Takes in a group name and returns a list of the values of all the properties that belong to that group.

For example:

    @$obj2{ $obj1->pGroup('SomeGroup) } = $obj1->pGetValuesOfGroup('SomeGroup');

pValidGroupName

Takes a group name and returns 1 if it's valid and 0 if it's not.

pSetPropertyDeeply

Takes in a reference to a POOF object, a value and a list of levels normally property names. It will use traverse the object model recursively and set the leaf node to the value.

For example:

    $obj->pSetPropertyDeeply($refObj,'stopped','Engine','State');

same as

    $refObj->{'Engine'}->{'State'} = 'stopped';

This method along with its counterpart below are useful for traversing complex object structures without having to use eval when generating code automatically and when using introspection. The Encoder class uses them to take "-" encoded properties from form fields to populate your application. There are three other POOF modules that I will publish very soon "POOF-Application-Simple", "POOF-HTML-Form" and "POOF-Webservices" that make use of these facilities.

pGetPropertyDeeply

This the counterpart to pSetPropertyDeeply, but it gets the value instead.

For example:

    $obj->pGetPropertyDeeply($refObj,'Engine','State');

same as

    my $value = $refObj->{'Engine'}->{'State'};

pIntantiate

Takes in a property name and returns an new instance of the property's contained object. Useful for traversing objects that contain other objects, currently used by the Encoder class.

pReInstantitateSelf

Takes in an optional hash to use as constructor arguments and returns a new instance of itself pre-populated with the args.

pPropertyEnumOptions

Takes in a property name and returns an array ref with their valid options. It will blow up calling confess if you pass it a property name that does not exist.

For example:

    $prop_options = $obj->pPropertyEnumOptions('SomeProp');

same as

    @prop_options = @{ $obj->pPropertyEnumOptions('SomeProp') };

pPropertyDefinition

Takes in a property name and returns the definition hash ref for this property.

    $prop_definition = $obj->pPropertyDefinition('SomeProp');

same as

    %prop_definition = %{ $obj->pPropertyDefinition('SomeProp') };

If you wanted a hash containing the definintions of all the props in class

    %prop_definitions = map { $_ => $obj->pPropertyDefinition($_) } keys %{$obj};

EXPORT ^

None.

TODO ^

Many, many things, but first we need to finished the documentation and tutorials of the existing classes. Beyond that better diagnostics is next on the list.

SEE ALSO ^

Although this framework is currently being used in production environments, I cannot accept responsibility for any damages cause by this framework, use only at your own risk.
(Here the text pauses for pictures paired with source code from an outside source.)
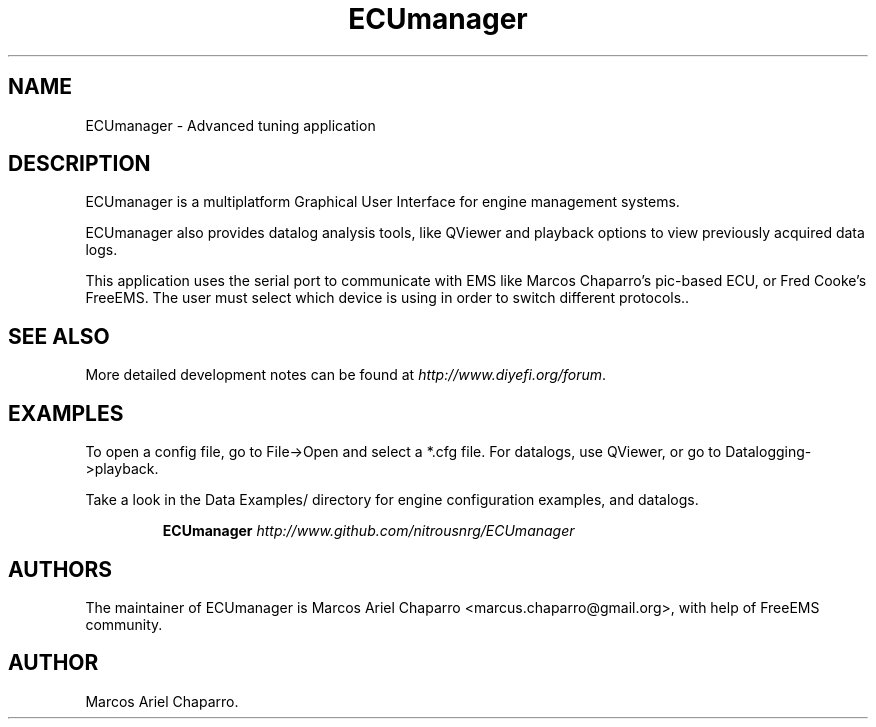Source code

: .\"Now idea how this was generated :S
.de Sh \" Subsection
.br
.if t .Sp
.ne 5
.PP
\fB\\$1\fR
.PP
..
.de Sp \" Vertical space (when we can't use .PP)
.if t .sp .5v
.if n .sp
..
.de Ip \" List item
.br
.ie \\n(.$>=3 .ne \\$3
.el .ne 3
.IP "\\$1" \\$2
..
.TH "ECUmanager" 1 "July 07, 2010" "Engine tuning utilities" "Manual"
.SH NAME
ECUmanager \- Advanced tuning application

.SH "DESCRIPTION"

.PP
ECUmanager is a multiplatform Graphical User Interface for engine management systems\&.

.PP
ECUmanager also provides datalog analysis tools, like QViewer and playback options to view previously acquired data logs\&.

.PP
This application uses the serial port to communicate with EMS like Marcos Chaparro's pic-based ECU, or Fred Cooke's FreeEMS. The
user must select which device is using in order to switch different protocols.\&.

.SH "SEE ALSO"

.PP
More detailed development notes can be found at \fR \fB\fIhttp://www\&.diyefi\&.org/forum\fR\fR\fR\&.

.SH "EXAMPLES"

.PP
To open a config file, go to File->Open and select a *.cfg file. For datalogs, use QViewer, or go to Datalogging->playback\&.

.PP
Take a look in the Data Examples/ directory for engine configuration examples, and datalogs\&.

.IP
\fB\fBECUmanager\fR \fB\fIhttp://www\&.github\&.com/nitrousnrg/ECUmanager\fR\fR\fR
.SH "AUTHORS"

.PP
The maintainer of ECUmanager is Marcos Ariel Chaparro  <marcus\&.chaparro@gmail\&.org>\&, with help of FreeEMS community\&.

.SH AUTHOR
Marcos Ariel Chaparro.
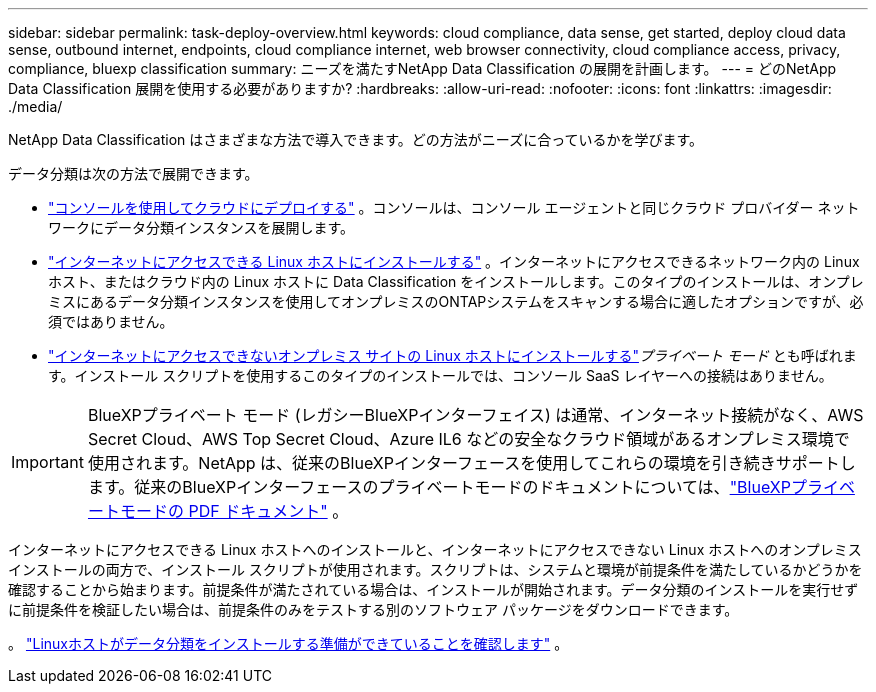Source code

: ---
sidebar: sidebar 
permalink: task-deploy-overview.html 
keywords: cloud compliance, data sense, get started, deploy cloud data sense, outbound internet, endpoints, cloud compliance internet, web browser connectivity, cloud compliance access, privacy, compliance, bluexp classification 
summary: ニーズを満たすNetApp Data Classification の展開を計画します。 
---
= どのNetApp Data Classification 展開を使用する必要がありますか?
:hardbreaks:
:allow-uri-read: 
:nofooter: 
:icons: font
:linkattrs: 
:imagesdir: ./media/


[role="lead"]
NetApp Data Classification はさまざまな方法で導入できます。どの方法がニーズに合っているかを学びます。

データ分類は次の方法で展開できます。

* link:task-deploy-cloud-compliance.html["コンソールを使用してクラウドにデプロイする"] 。コンソールは、コンソール エージェントと同じクラウド プロバイダー ネットワークにデータ分類インスタンスを展開します。
* link:task-deploy-compliance-onprem.html["インターネットにアクセスできる Linux ホストにインストールする"] 。インターネットにアクセスできるネットワーク内の Linux ホスト、またはクラウド内の Linux ホストに Data Classification をインストールします。このタイプのインストールは、オンプレミスにあるデータ分類インスタンスを使用してオンプレミスのONTAPシステムをスキャンする場合に適したオプションですが、必須ではありません。
* link:task-deploy-compliance-dark-site.html["インターネットにアクセスできないオンプレミス サイトの Linux ホストにインストールする"]_プライベート モード_ とも呼ばれます。インストール スクリプトを使用するこのタイプのインストールでは、コンソール SaaS レイヤーへの接続はありません。



IMPORTANT: BlueXPプライベート モード (レガシーBlueXPインターフェイス) は通常、インターネット接続がなく、AWS Secret Cloud、AWS Top Secret Cloud、Azure IL6 などの安全なクラウド領域があるオンプレミス環境で使用されます。NetApp は、従来のBlueXPインターフェースを使用してこれらの環境を引き続きサポートします。従来のBlueXPインターフェースのプライベートモードのドキュメントについては、link:https://docs.netapp.com/us-en/console-setup-admin/media/BlueXP-Private-Mode-legacy-interface.pdf["BlueXPプライベートモードの PDF ドキュメント"^] 。

インターネットにアクセスできる Linux ホストへのインストールと、インターネットにアクセスできない Linux ホストへのオンプレミス インストールの両方で、インストール スクリプトが使用されます。スクリプトは、システムと環境が前提条件を満たしているかどうかを確認することから始まります。前提条件が満たされている場合は、インストールが開始されます。データ分類のインストールを実行せずに前提条件を検証したい場合は、前提条件のみをテストする別のソフトウェア パッケージをダウンロードできます。

。 link:task-test-linux-system.html["Linuxホストがデータ分類をインストールする準備ができていることを確認します"] 。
Documentation for this module is a work in progress. I hope to be able to dedicate more time and created a more comprehensive set of docs in the near future. Anyone interested in helping with the documentation, please contact me at bmillares@cpan.org.

Special Thank You ^

I'd would like to take this opportunity to thank my friends, Buddy Burden, Alain Avakian, John Callender, Diane Xu, Matthew Silvera and Dave Trischuk for their support and valuable input which has help shape the direction of this module.

You guys rock!

AUTHOR ^

Benny Millares <bmillares@cpan.org>

COPYRIGHT AND LICENSE ^

Copyright (C) 2007 by Benny Millares

This library is free software; you can redistribute it and/or modify it under the same terms as Perl itself, either Perl version 5.8.8 or, at your option, any later version of Perl 5 you may have available.